In his inaugural lecture, Michael Pollitt outlines the social limits to technology solutions to energy and climate problems.
Finding a “good” energy policy is devilishly difficult owing to the many social and logistical barriers to achieving the right solution, Professor Michael Pollitt said in his inaugural lecture on 7 October at Cambridge Judge Business School.
While energy policy in every country aims to deliver secure, affordable and clean energy, factors that complicate this goal include limitations in technology, unequal wealth distribution, failures in predicting many benchmarks including petroleum production, and differing definitions of “good” and “just,” Pollitt said.
The dictionary may define “policy” as a definite “course of action adopted by a government, ruler, political party, etc.” – but in fact energy policies develop in unpredictable ways – and it’s a fallacy to think that “the ‘right’ technology can ‘save’ us,” he said.

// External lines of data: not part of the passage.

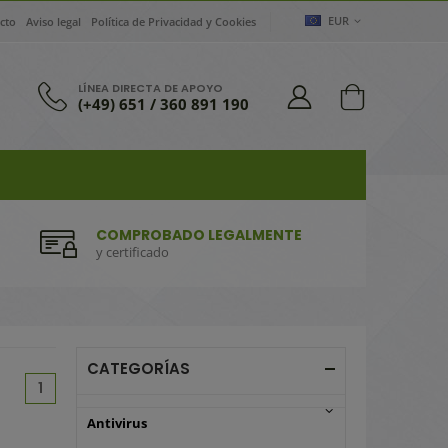
EUR
cto
Aviso legal
Política de Privacidad y Cookies
LÍNEA DIRECTA DE APOYO
(+49) 651 / 360 891 190
COMPROBADO LEGALMENTE
y certificado
CATEGORÍAS
(current)
1
Antivirus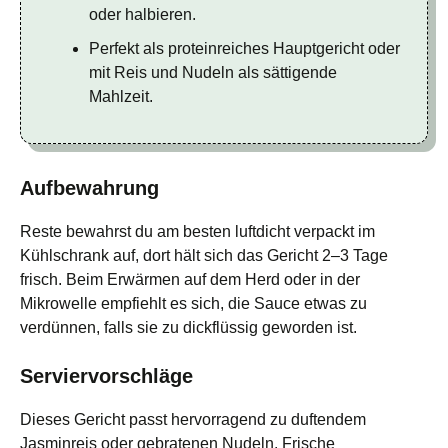
oder halbieren.
Perfekt als proteinreiches Hauptgericht oder
mit Reis und Nudeln als sättigende
Mahlzeit.
Aufbewahrung
Reste bewahrst du am besten luftdicht verpackt im
Kühlschrank auf, dort hält sich das Gericht 2–3 Tage
frisch. Beim Erwärmen auf dem Herd oder in der
Mikrowelle empfiehlt es sich, die Sauce etwas zu
verdünnen, falls sie zu dickflüssig geworden ist.
Serviervorschläge
Dieses Gericht passt hervorragend zu duftendem
Jasminreis oder gebratenen Nudeln. Frische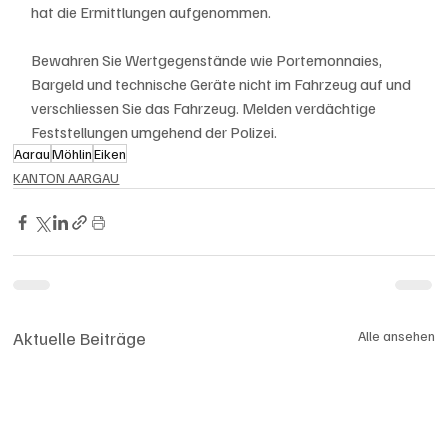
hat die Ermittlungen aufgenommen.
Bewahren Sie Wertgegenstände wie Portemonnaies, 
Bargeld und technische Geräte nicht im Fahrzeug auf und 
verschliessen Sie das Fahrzeug. Melden verdächtige 
Feststellungen umgehend der Polizei.
Aarau
Möhlin
Eiken
KANTON AARGAU
Aktuelle Beiträge
Alle ansehen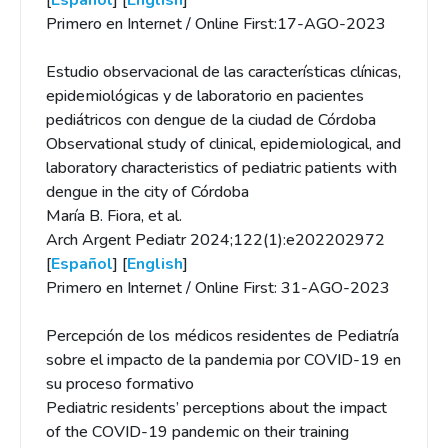
[
Español
] [
English
]
Primero en Internet / Online First:17-AGO-2023
Estudio observacional de las características clínicas,
epidemiológicas y de laboratorio en pacientes
pediátricos con dengue de la ciudad de Córdoba
Observational study of clinical, epidemiological, and
laboratory characteristics of pediatric patients with
dengue in the city of Córdoba
María B. Fiora, et al.
Arch Argent Pediatr 2024;122(1):e202202972
[
Español
] [
English
]
Primero en Internet / Online First: 31-AGO-2023
Percepción de los médicos residentes de Pediatría
sobre el impacto de la pandemia por COVID-19 en
su proceso formativo
Pediatric residents’ perceptions about the impact
of the COVID-19 pandemic on their training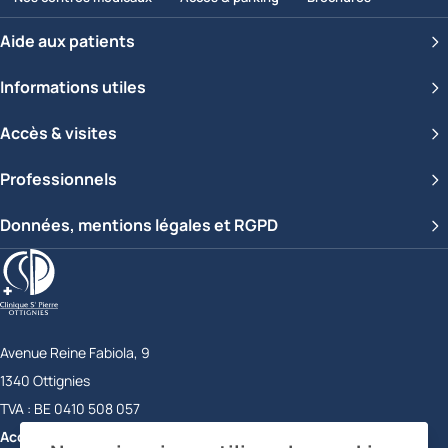
Aide aux patients
Informations utiles
Accès & visites
Professionnels
Données, mentions légales et RGPD
Clinique Saint-Pierre Ottignies
Avenue Reine Fabiola, 9
1340
Ottignies
Belgique
TVA :
BE 0410 508 057
Accueil
+32 10 43 72 11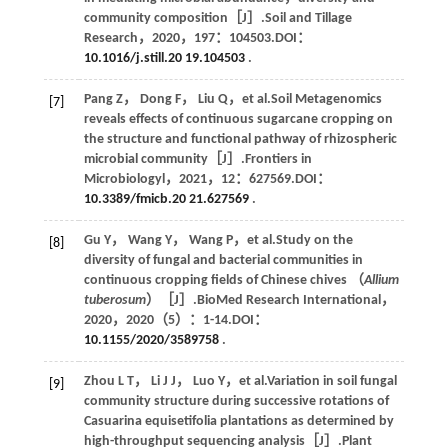
community composition［J］.
Soil and Tillage
Research
，
2020
，
197
：104503.DOI：
10.1016/j.still.20 19.104503
.
Pang
Z
，
Dong
F
，
Liu
Q
，
et al
.Soil Metagenomics
[7]
reveals effects of continuous sugarcane cropping on
the structure and functional pathway of rhizospheric
microbial community［J］.
Frontiers in
Microbiologyl
，
2021
，
12
：627569.DOI：
10.3389/fmicb.20 21.627569
.
Gu
Y
，
Wang
Y
，
Wang
P
，
et al
.Study on the
[8]
diversity of fungal and bacterial communities in
continuous cropping fields of Chinese chives （
Allium
tuberosum
）［J］.
BioMed Research International
，
2020
，
2020
（5）：1-14.DOI：
10.1155/2020/3589758
.
Zhou
L T
，
Li
J J
，
Luo
Y
，
et al
.Variation in soil fungal
[9]
community structure during successive rotations of
Casuarina equisetifolia plantations as determined by
high-throughput sequencing analysis［J］.
Plant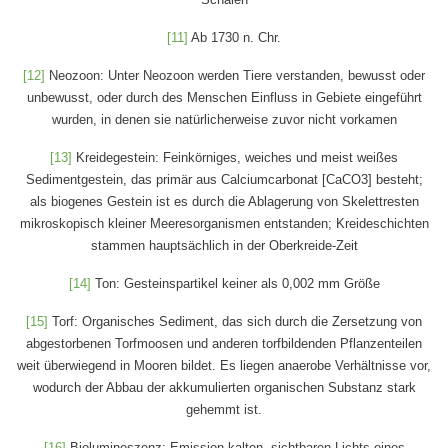
[11]
Ab 1730 n. Chr.
[12]
Neozoon: Unter Neozoon werden Tiere verstanden, bewusst oder
unbewusst, oder durch des Menschen Einfluss in Gebiete eingeführt
wurden, in denen sie natürlicherweise zuvor nicht vorkamen
[13]
Kreidegestein: Feinkörniges, weiches und meist weißes
Sedimentgestein, das primär aus Calciumcarbonat [CaCO3] besteht;
als biogenes Gestein ist es durch die Ablagerung von Skelettresten
mikroskopisch kleiner Meeresorganismen entstanden; Kreideschichten
stammen hauptsächlich in der Oberkreide-Zeit
[14]
Ton: Gesteinspartikel keiner als 0,002 mm Größe
[15]
Torf: Organisches Sediment, das sich durch die Zersetzung von
abgestorbenen Torfmoosen und anderen torfbildenden Pflanzenteilen
weit überwiegend in Mooren bildet. Es liegen anaerobe Verhältnisse vor,
wodurch der Abbau der akkumulierten organischen Substanz stark
gehemmt ist.
[16]
Biolumineszenz: Emission kalten, sichtbaren Lichts eines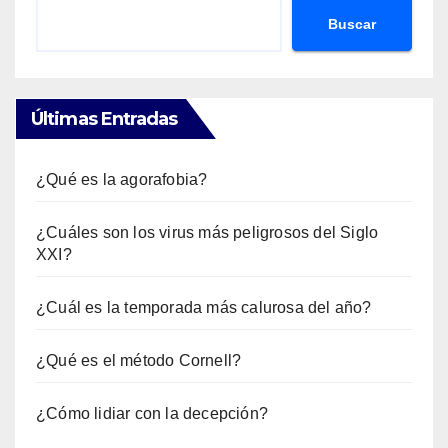
Buscar
Últimas Entradas
¿Qué es la agorafobia?
¿Cuáles son los virus más peligrosos del Siglo
XXI?
¿Cuál es la temporada más calurosa del año?
¿Qué es el método Cornell?
¿Cómo lidiar con la decepción?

“What we need is a multi-disciplinary approach to help us arrive at a ‘better’ energy policy. This would draw on the core interests of social science and the humanities in perception, quantification, well-being, public trust, the role of the state, competence and complex policy problems.” Pollitt said in the lecture, entitled “In Search of ‘Good’ Energy Policy: The Social Limits to Technological Solutions to Energy and Climate Problems.”